## Supplied data
+ + +
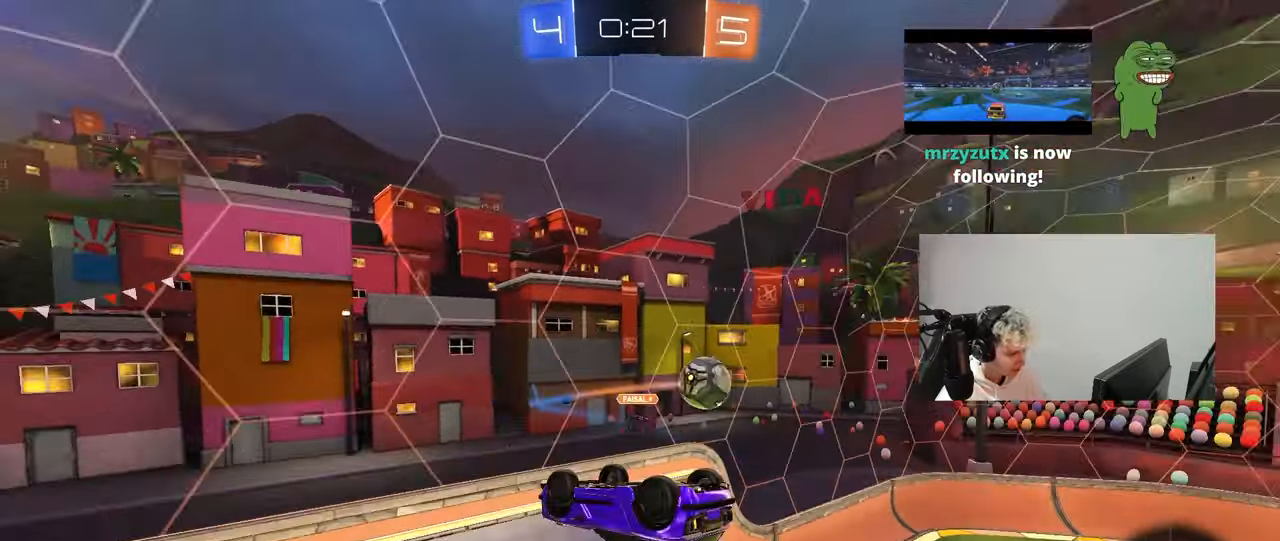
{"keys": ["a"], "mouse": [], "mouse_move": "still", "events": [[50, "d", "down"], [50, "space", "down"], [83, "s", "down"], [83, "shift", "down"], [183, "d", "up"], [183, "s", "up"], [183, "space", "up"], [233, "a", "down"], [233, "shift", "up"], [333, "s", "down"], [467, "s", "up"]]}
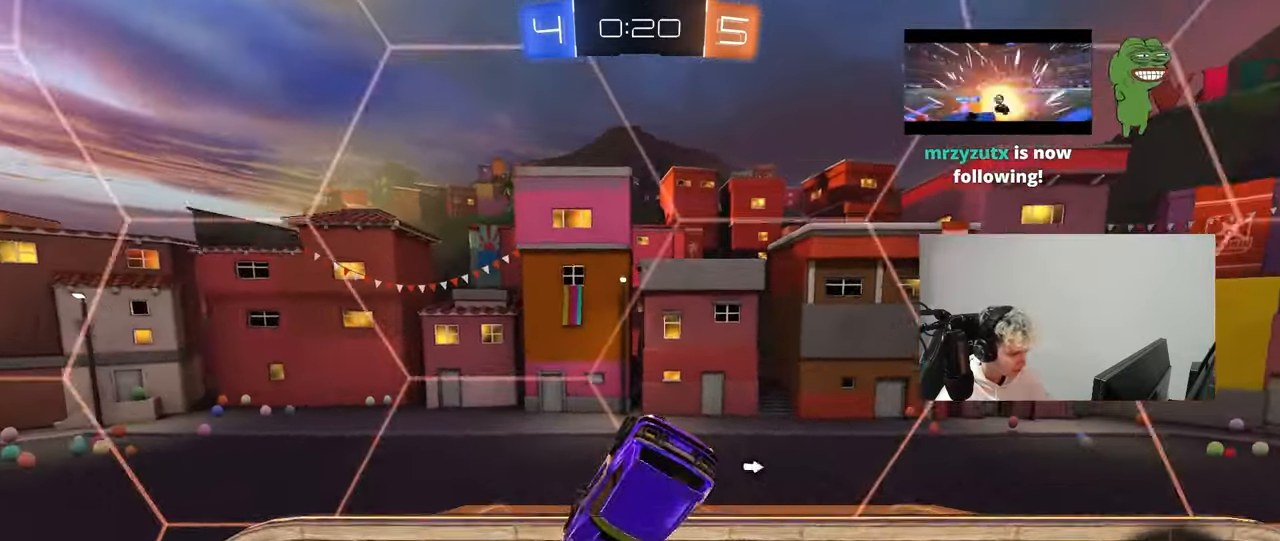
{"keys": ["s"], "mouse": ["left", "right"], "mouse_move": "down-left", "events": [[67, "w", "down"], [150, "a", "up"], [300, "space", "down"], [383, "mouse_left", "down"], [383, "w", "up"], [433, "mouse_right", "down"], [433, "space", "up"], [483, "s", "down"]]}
+ + +
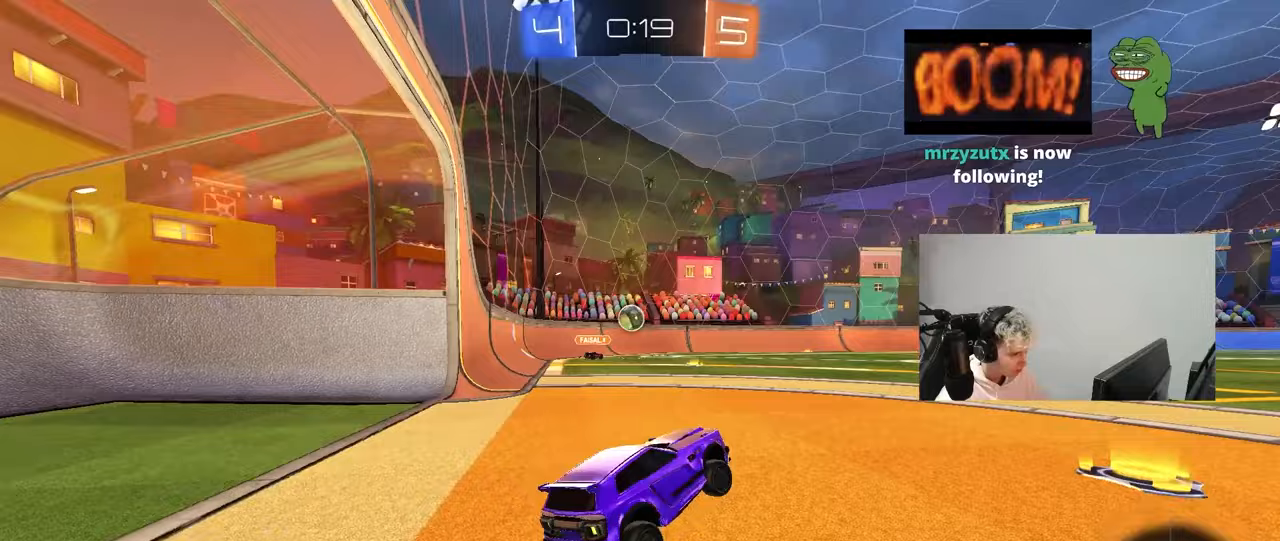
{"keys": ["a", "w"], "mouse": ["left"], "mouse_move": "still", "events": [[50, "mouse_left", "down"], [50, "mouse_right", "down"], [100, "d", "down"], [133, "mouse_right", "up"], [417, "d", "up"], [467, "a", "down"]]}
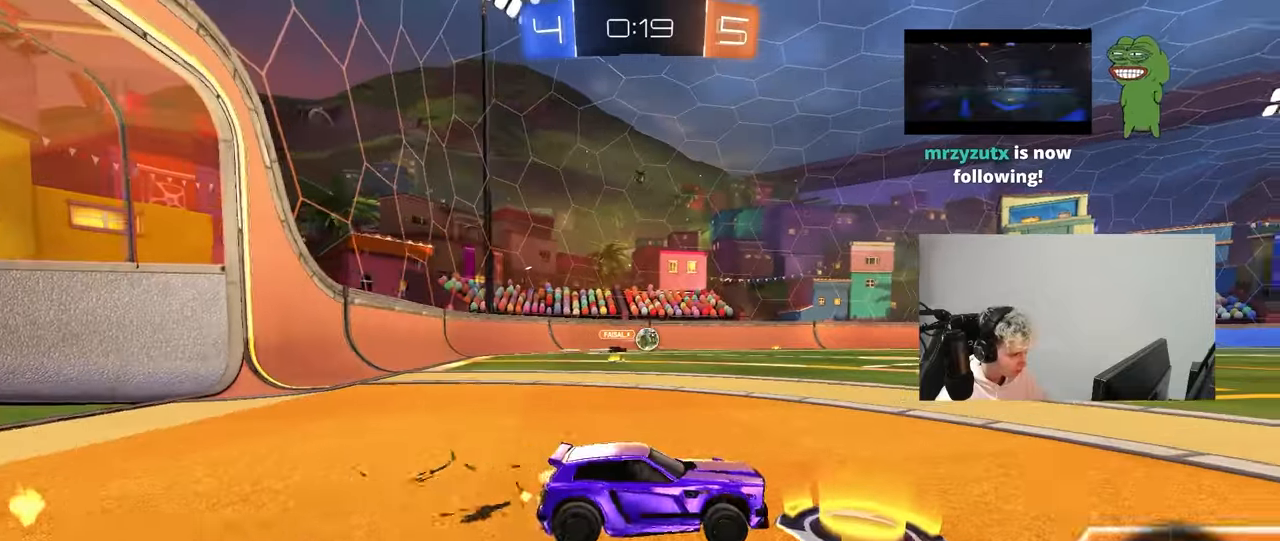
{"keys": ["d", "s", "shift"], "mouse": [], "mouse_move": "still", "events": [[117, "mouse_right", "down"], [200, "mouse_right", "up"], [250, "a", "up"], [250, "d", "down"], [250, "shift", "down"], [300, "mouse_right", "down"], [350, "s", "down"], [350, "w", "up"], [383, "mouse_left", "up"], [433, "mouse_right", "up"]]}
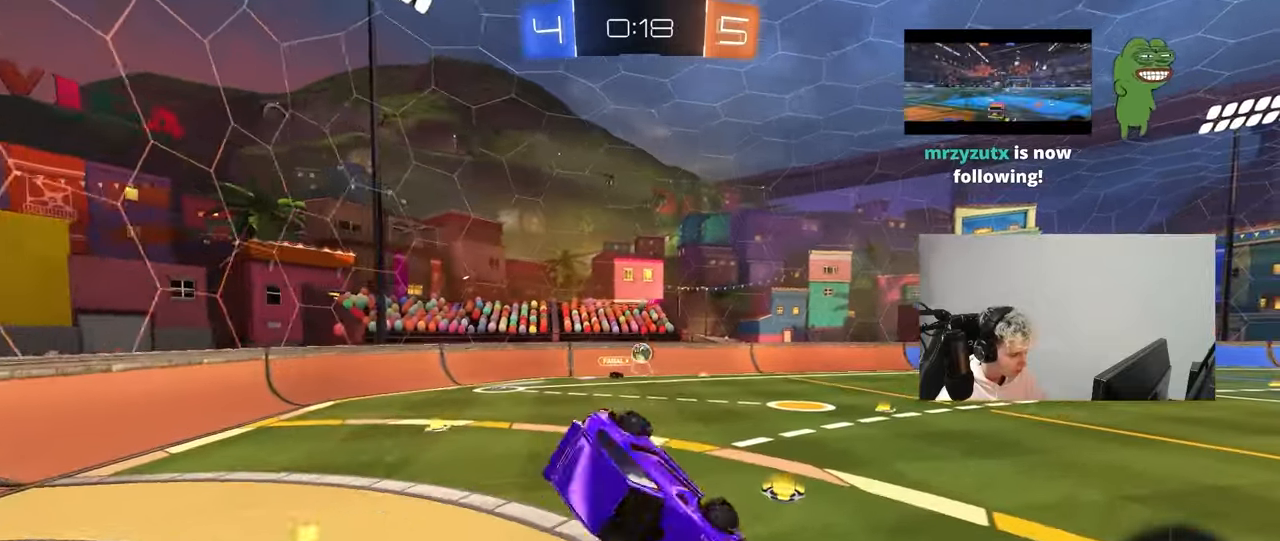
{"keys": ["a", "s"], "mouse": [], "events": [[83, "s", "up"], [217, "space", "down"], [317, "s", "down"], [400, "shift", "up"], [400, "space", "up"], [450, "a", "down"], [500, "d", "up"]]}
+ + +
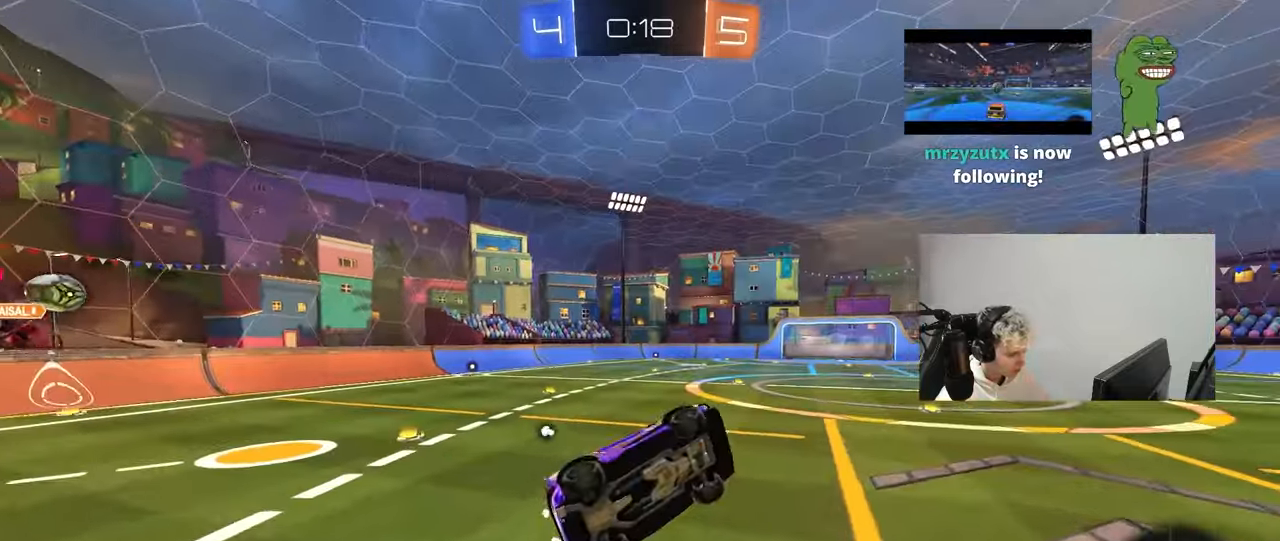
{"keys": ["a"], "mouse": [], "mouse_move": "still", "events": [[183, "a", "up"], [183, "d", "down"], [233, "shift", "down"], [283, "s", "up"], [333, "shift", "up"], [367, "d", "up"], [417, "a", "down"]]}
+ + +
## Activity
Copy every line of the material in which the word "space" occurs.

## Worked solution
{"keys": ["a"], "mouse": [], "mouse_move": "still", "events": [[50, "d", "down"], [50, "space", "down"], [83, "s", "down"], [83, "shift", "down"], [183, "d", "up"], [183, "s", "up"], [183, "space", "up"], [233, "a", "down"], [233, "shift", "up"], [333, "s", "down"], [467, "s", "up"]]}
{"keys": ["s"], "mouse": ["left", "right"], "mouse_move": "down-left", "events": [[67, "w", "down"], [150, "a", "up"], [300, "space", "down"], [383, "mouse_left", "down"], [383, "w", "up"], [433, "mouse_right", "down"], [433, "space", "up"], [483, "s", "down"]]}
{"keys": ["a", "s"], "mouse": [], "events": [[83, "s", "up"], [217, "space", "down"], [317, "s", "down"], [400, "shift", "up"], [400, "space", "up"], [450, "a", "down"], [500, "d", "up"]]}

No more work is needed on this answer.